PROBLEM TO SOLVE: Using the material below, repeat exactly the lines from the one with "Die Inbetriebnahme erfolgt" through the one with "Cuchilla Bellota Liv Huec Gr 351625 R...", ends included, without any images.
▼
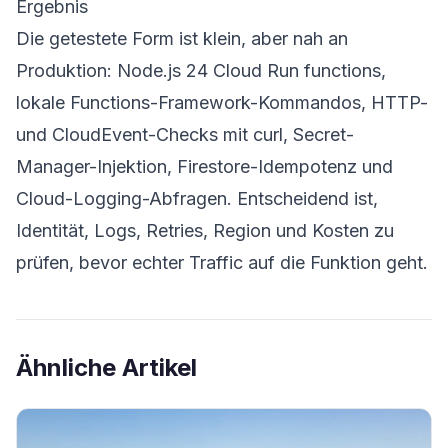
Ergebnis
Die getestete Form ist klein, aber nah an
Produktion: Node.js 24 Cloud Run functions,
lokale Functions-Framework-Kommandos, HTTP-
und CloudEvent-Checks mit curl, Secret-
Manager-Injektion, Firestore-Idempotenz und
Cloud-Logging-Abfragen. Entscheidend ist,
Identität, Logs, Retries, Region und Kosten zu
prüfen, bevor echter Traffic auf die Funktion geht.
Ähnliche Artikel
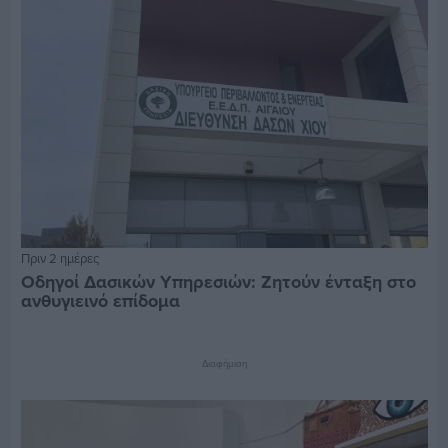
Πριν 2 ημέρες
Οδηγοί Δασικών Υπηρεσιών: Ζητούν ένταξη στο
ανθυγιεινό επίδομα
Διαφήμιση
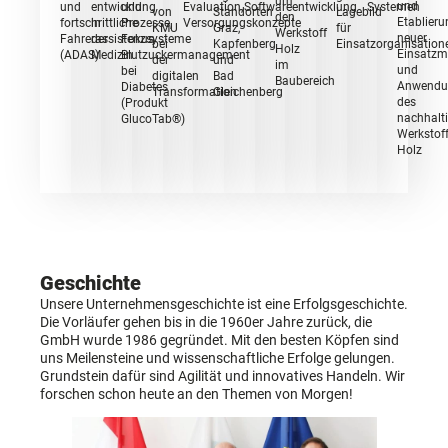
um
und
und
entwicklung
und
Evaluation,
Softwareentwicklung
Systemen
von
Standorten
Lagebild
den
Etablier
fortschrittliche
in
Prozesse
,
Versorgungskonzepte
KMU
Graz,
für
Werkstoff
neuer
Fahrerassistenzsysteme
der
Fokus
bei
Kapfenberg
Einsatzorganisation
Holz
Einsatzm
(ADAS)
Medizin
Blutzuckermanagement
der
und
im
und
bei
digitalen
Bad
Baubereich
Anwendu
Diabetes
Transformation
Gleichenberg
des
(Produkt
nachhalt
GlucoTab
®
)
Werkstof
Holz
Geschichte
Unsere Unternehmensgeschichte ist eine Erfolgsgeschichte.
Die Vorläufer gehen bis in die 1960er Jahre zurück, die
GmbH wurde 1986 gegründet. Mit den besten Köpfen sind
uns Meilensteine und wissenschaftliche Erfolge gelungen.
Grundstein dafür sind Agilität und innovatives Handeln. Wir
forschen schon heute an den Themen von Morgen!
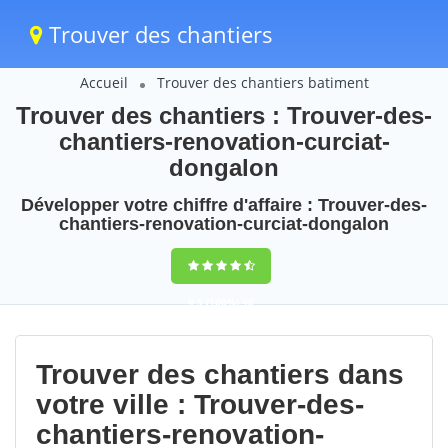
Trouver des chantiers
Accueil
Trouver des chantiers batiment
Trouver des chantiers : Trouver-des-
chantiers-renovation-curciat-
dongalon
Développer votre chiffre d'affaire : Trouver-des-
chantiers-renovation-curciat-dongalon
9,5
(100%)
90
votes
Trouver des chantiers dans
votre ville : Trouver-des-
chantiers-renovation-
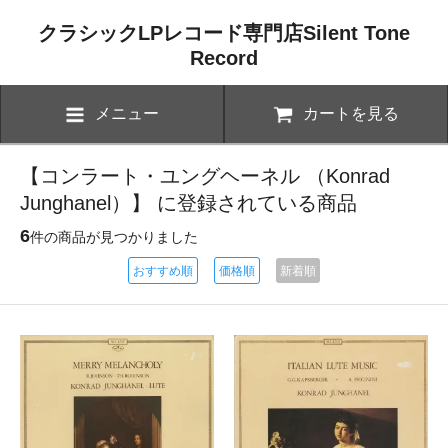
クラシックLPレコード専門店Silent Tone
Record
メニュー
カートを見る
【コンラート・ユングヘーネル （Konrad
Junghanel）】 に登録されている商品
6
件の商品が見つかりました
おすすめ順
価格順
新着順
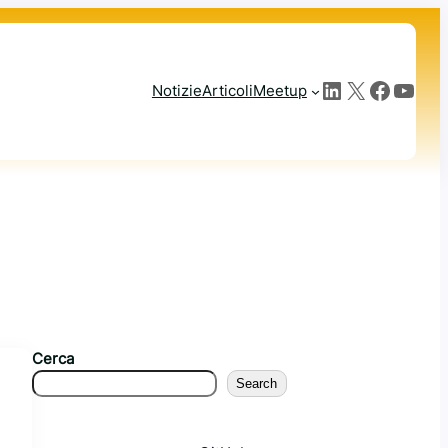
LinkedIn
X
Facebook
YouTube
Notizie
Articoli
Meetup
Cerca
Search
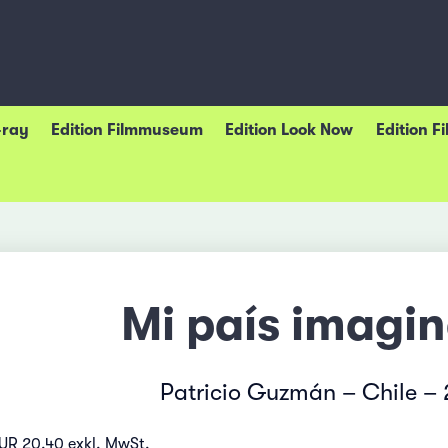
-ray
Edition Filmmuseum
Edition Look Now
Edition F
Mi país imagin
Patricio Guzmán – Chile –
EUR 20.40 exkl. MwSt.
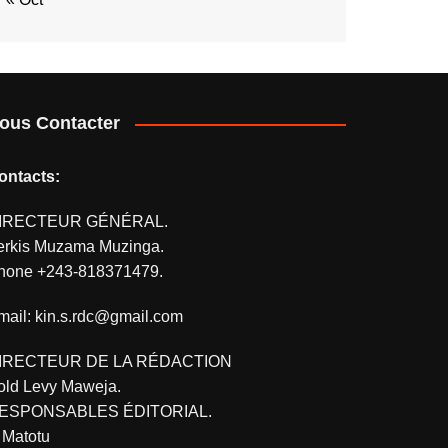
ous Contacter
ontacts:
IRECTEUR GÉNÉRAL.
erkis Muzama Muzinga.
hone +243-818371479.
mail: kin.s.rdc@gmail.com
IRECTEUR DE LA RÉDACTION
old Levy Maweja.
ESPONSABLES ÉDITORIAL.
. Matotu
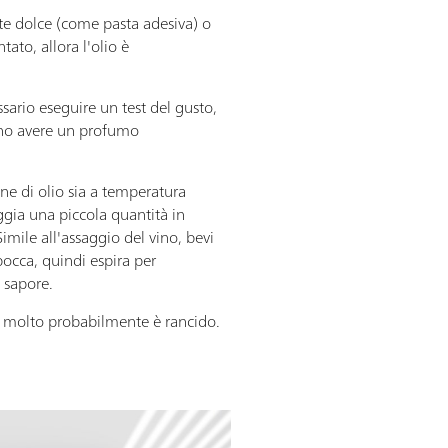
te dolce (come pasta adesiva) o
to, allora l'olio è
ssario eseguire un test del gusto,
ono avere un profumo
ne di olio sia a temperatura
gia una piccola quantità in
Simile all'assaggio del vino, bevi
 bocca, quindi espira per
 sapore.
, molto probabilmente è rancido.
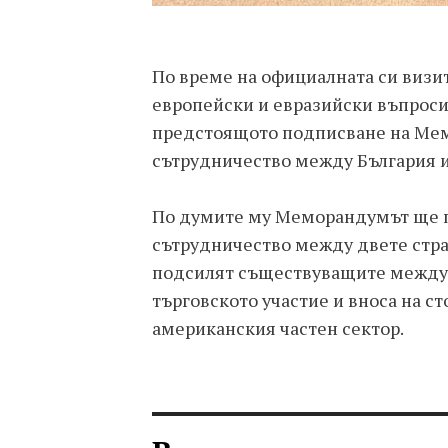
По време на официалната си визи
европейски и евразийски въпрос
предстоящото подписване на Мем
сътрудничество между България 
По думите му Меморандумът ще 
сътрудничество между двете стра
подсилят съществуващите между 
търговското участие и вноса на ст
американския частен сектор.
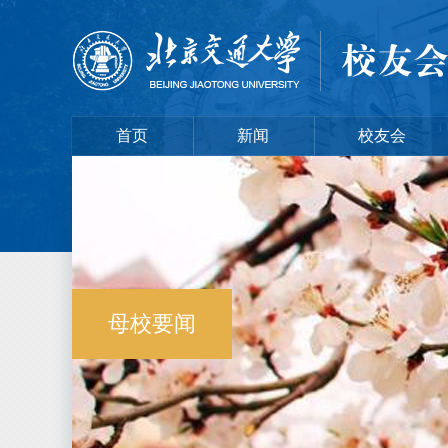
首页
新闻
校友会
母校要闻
▲
▼
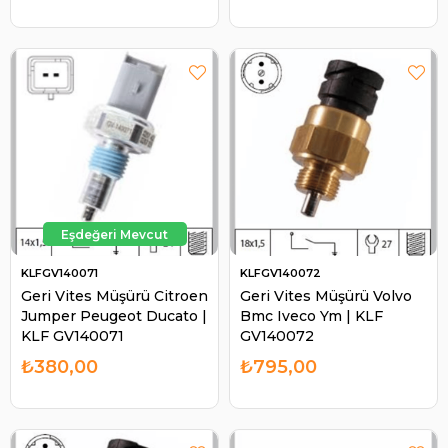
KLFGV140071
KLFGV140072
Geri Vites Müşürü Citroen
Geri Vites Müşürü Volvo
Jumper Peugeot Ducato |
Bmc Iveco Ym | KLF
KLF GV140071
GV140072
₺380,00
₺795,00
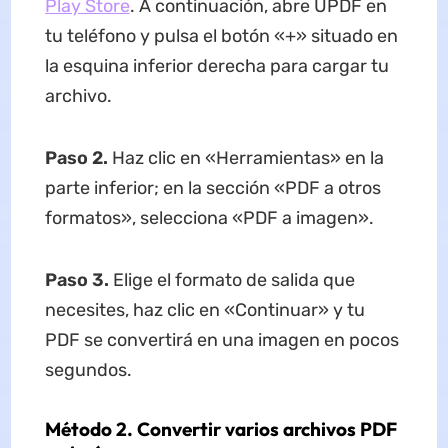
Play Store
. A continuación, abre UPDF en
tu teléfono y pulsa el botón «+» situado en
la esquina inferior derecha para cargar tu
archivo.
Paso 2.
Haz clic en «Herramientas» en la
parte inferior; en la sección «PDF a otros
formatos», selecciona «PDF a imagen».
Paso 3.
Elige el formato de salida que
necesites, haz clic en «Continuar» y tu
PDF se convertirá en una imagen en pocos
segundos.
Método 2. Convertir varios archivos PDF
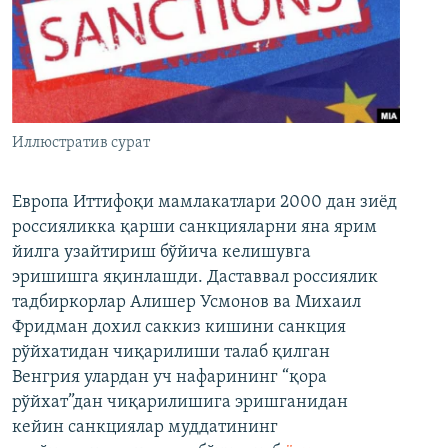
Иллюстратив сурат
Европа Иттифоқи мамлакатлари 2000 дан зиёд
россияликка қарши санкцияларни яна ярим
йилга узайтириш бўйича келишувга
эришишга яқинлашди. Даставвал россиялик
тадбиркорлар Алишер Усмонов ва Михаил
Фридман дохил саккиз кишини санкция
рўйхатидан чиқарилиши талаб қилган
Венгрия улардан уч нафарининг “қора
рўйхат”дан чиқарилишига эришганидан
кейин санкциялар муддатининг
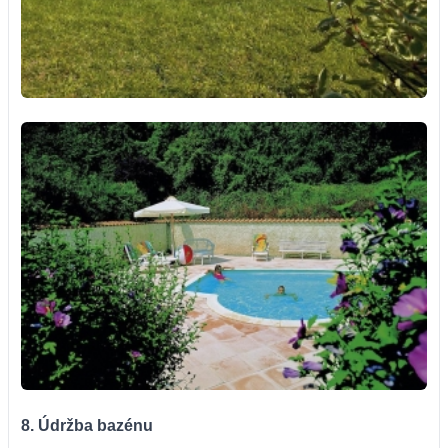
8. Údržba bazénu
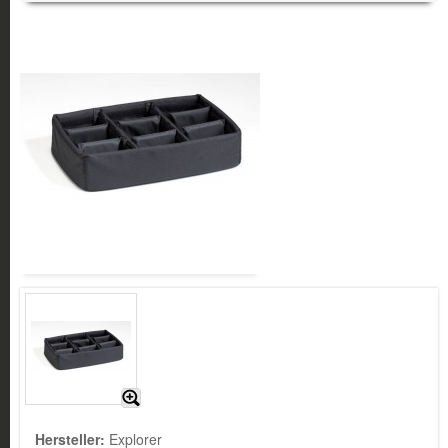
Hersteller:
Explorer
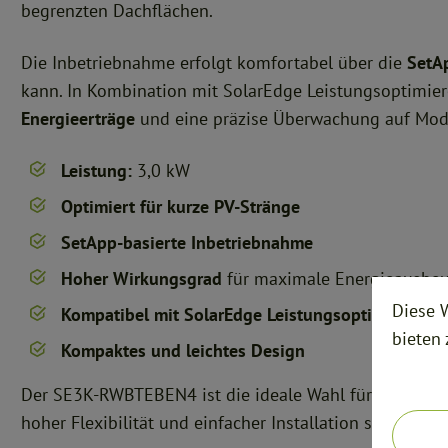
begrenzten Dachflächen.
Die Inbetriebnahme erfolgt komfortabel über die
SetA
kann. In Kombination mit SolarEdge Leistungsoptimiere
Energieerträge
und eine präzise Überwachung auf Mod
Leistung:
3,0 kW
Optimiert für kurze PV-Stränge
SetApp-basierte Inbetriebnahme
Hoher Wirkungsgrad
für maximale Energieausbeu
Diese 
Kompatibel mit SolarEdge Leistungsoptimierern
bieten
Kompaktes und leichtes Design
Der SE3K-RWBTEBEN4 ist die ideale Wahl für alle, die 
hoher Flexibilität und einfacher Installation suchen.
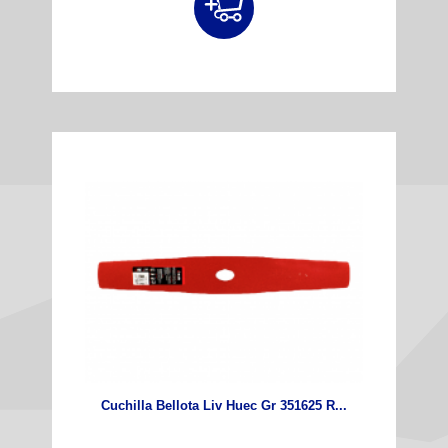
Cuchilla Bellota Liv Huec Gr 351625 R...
▲
ANSWER FOR THIS EXERCISE:
Die Inbetriebnahme erfolgt komfortabel über die
SetA
kann. In Kombination mit SolarEdge Leistungsoptimiere
Energieerträge
und eine präzise Überwachung auf Mod
Leistung:
3,0 kW
Optimiert für kurze PV-Stränge
SetApp-basierte Inbetriebnahme
Hoher Wirkungsgrad
für maximale Energieausbeu
Diese 
Kompatibel mit SolarEdge Leistungsoptimierern
bieten
Kompaktes und leichtes Design
Der SE3K-RWBTEBEN4 ist die ideale Wahl für alle, die 
hoher Flexibilität und einfacher Installation suchen.
Cuchilla Bellota Liv Huec Gr 351625 R...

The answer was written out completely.